I agree that Seattle’s status is probably based mostly on enthusiasm and advocacy. There may also be a political calculus there. Seattle has a BMP, Seattle’s politician’s talk a decent game about bike infrastructure and projects are being implemented at an accelerating rate. Now all of these things are frustrating for us on the ground, who want the BMP to not only exist but to be funded, want our politicians to put more skin in the game for bike/ped/mass transit and who see missed opportunities to implement more and better bike infrastructure.
But by putting Seattle at Gold and above lots of other similarly sized cities, the national group gets to point to things we are doing/saying when other cities want to do more to promote biking.
I actually thought their categories scores (5/10 etc.) were pretty close to where I would ballpark us.
It’s sort of like the UW thing a bit ago. UW is ranked much higher than Illinois, where I studied. Illinois is a vastly better cycling campus (at least for students living on or near campus), with a comprehensive network of cycletracks, but nobody really makes much noise about it.
I absolutely agree with Al Dimond.
The UW makes a lot of noise about bicycles but the infrastructure support is minimal. The Burke Gilman through campus from the East is in such bad shape with tree roots that it will soon be preferable to ride on the campus roads or even Montlake. There have been a series of diversions that turn a west bound ride on the Burke Gilman into a tour of campus and the U district and there seems to be no incentives to the entities that have closed the Burke Gilman (Seattle Light) to get a move on – most days there is no visible activity on the closed portion of the trail.

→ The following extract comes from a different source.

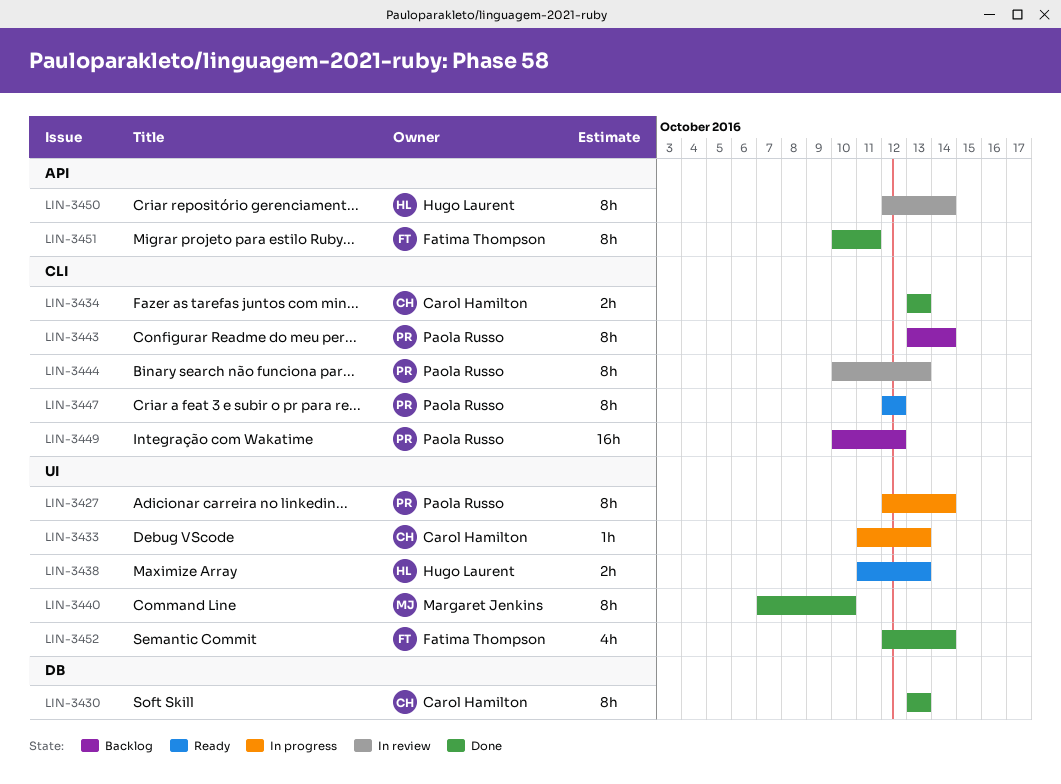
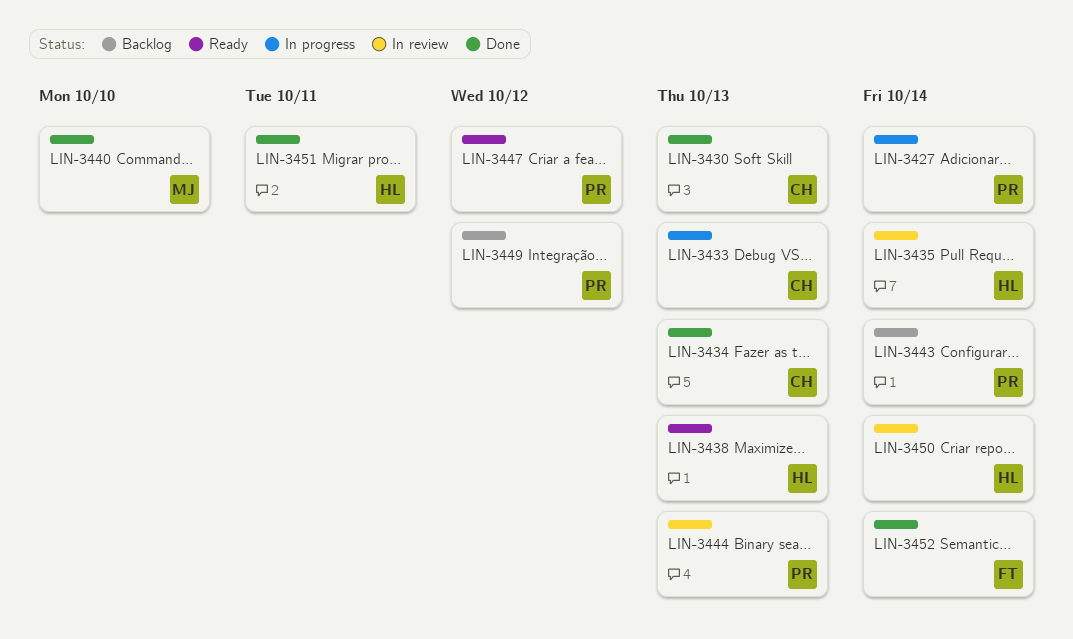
LIN-3435: none -> present
LIN-3451, owner: Fatima Thompson -> Hugo Laurent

The Pend Orielle / Burke Gilman 4-way stop “experiment” has resulted in a return to the status quo but with the addition of new signs in the middle of the road telling vehicles to yield to pedestrians which could reasonably be interpreted by omission as telling vehicles that they do not need to yield to cyclists.
The UW provides all sorts of benefits to bus riders who buy UPass in the form or merchant discounts that are not available to daily bicycle commuters.